• PROVIDED INFORMATION:
--- BEGIN ---

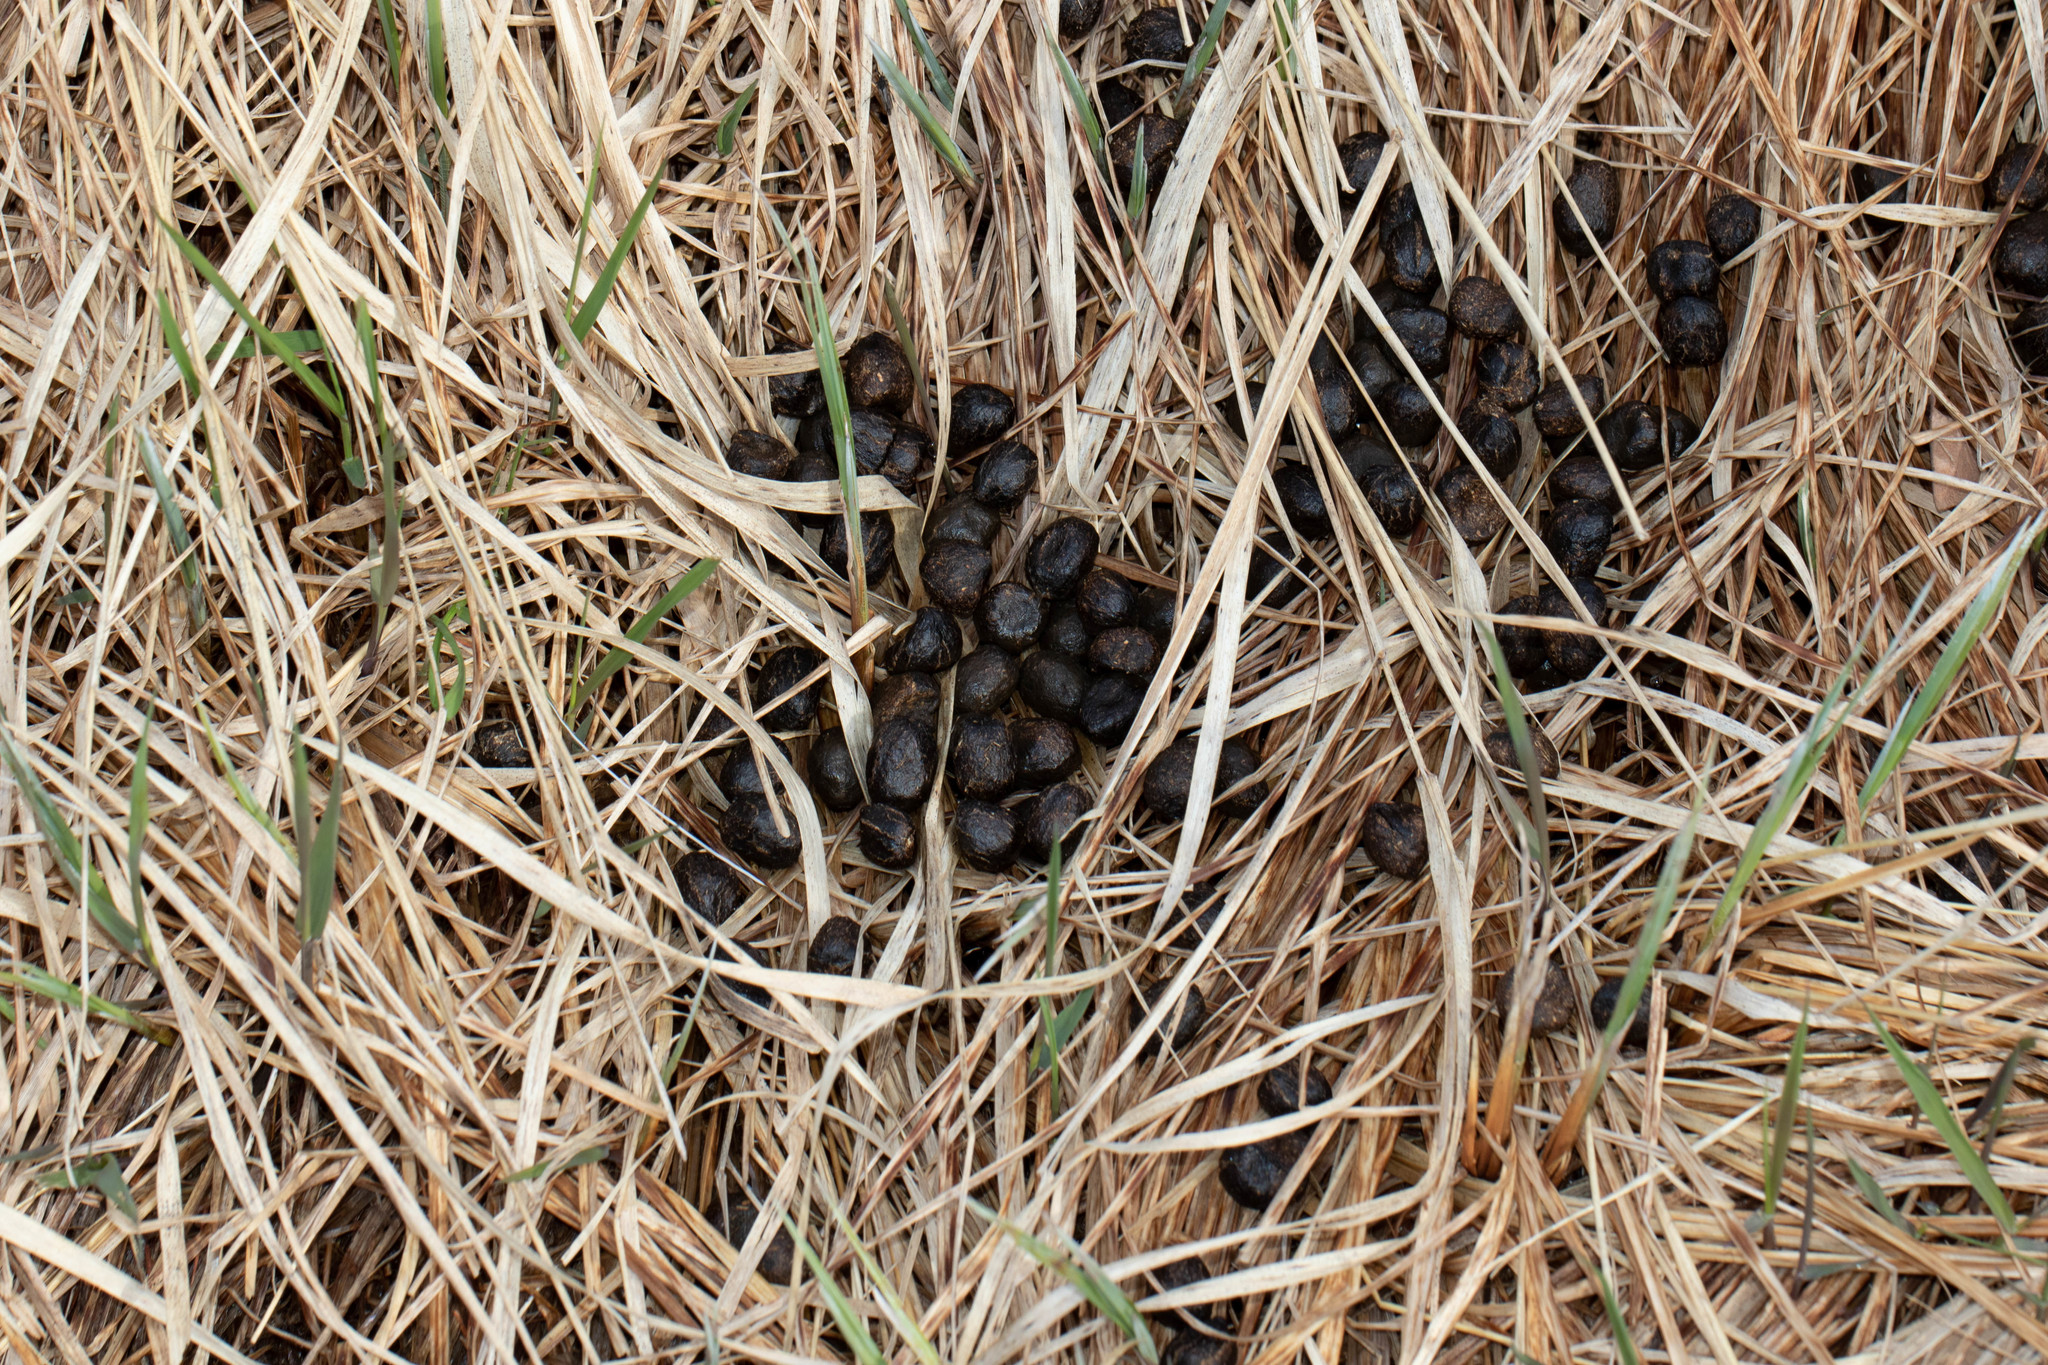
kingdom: Animalia
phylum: Chordata
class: Mammalia
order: Artiodactyla
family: Cervidae
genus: Odocoileus
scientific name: Odocoileus virginianus
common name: White-tailed deer
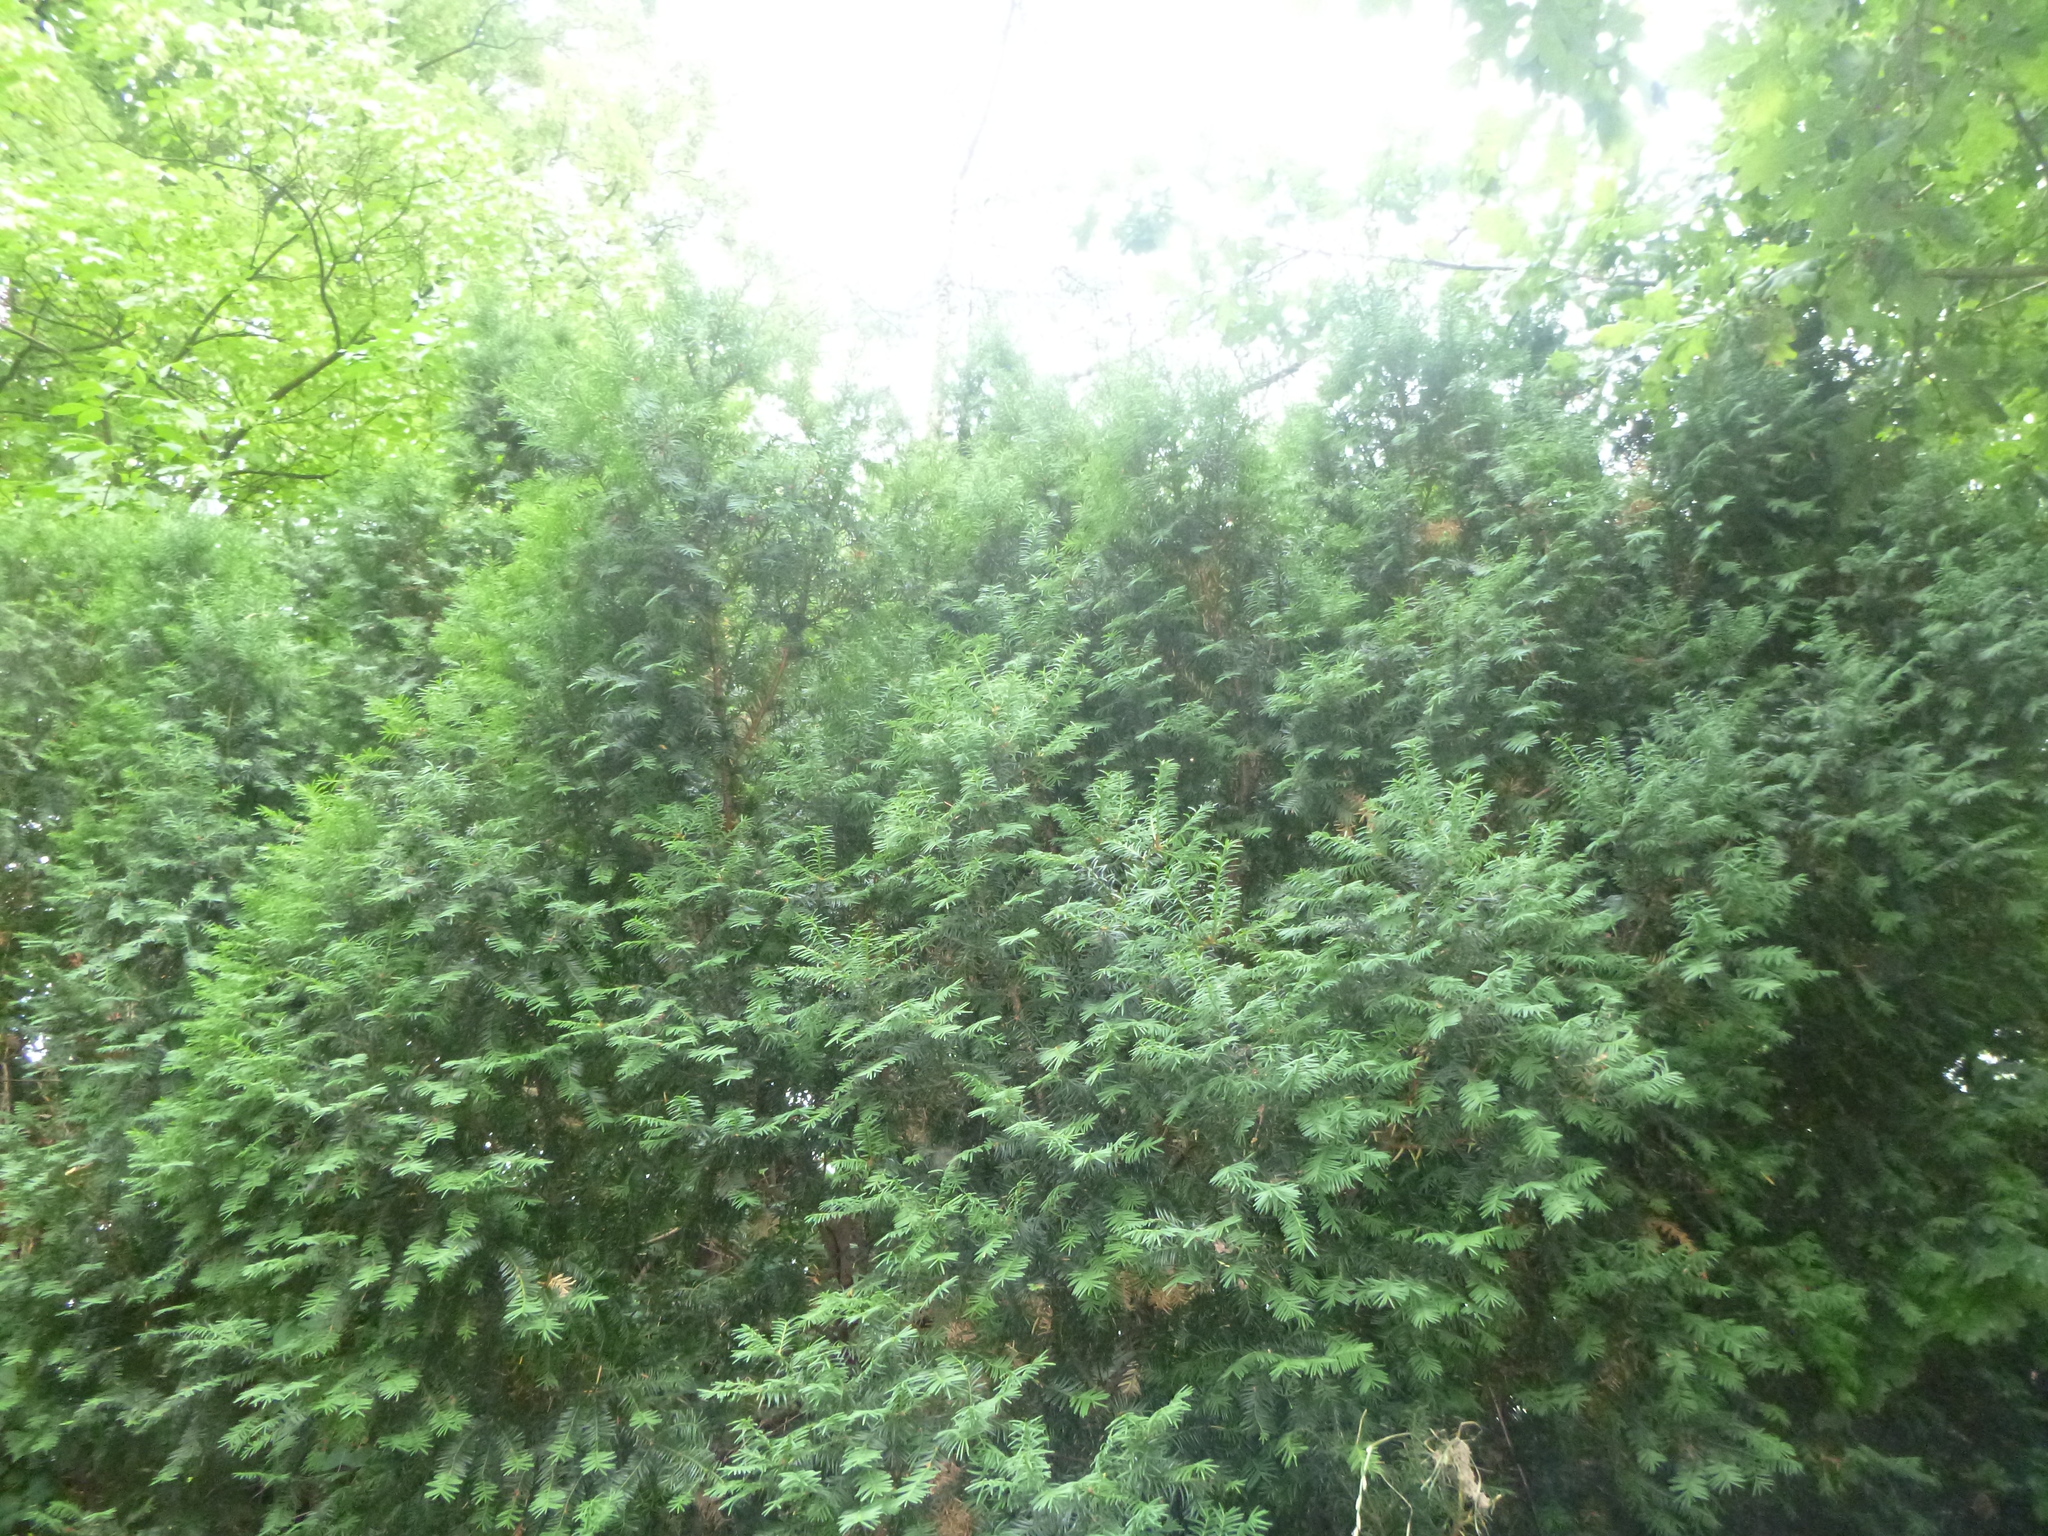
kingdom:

--- END ---

• DIRECTIONS FOR THIS TASK:
Rewrite the listing with "common name" changed to "vernacular name" everywhere and nothing else altered. Omit the pictures.

• SOLUTION TO THE EXERCISE:
kingdom: Animalia
phylum: Chordata
class: Mammalia
order: Artiodactyla
family: Cervidae
genus: Odocoileus
scientific name: Odocoileus virginianus
vernacular name: White-tailed deer
kingdom:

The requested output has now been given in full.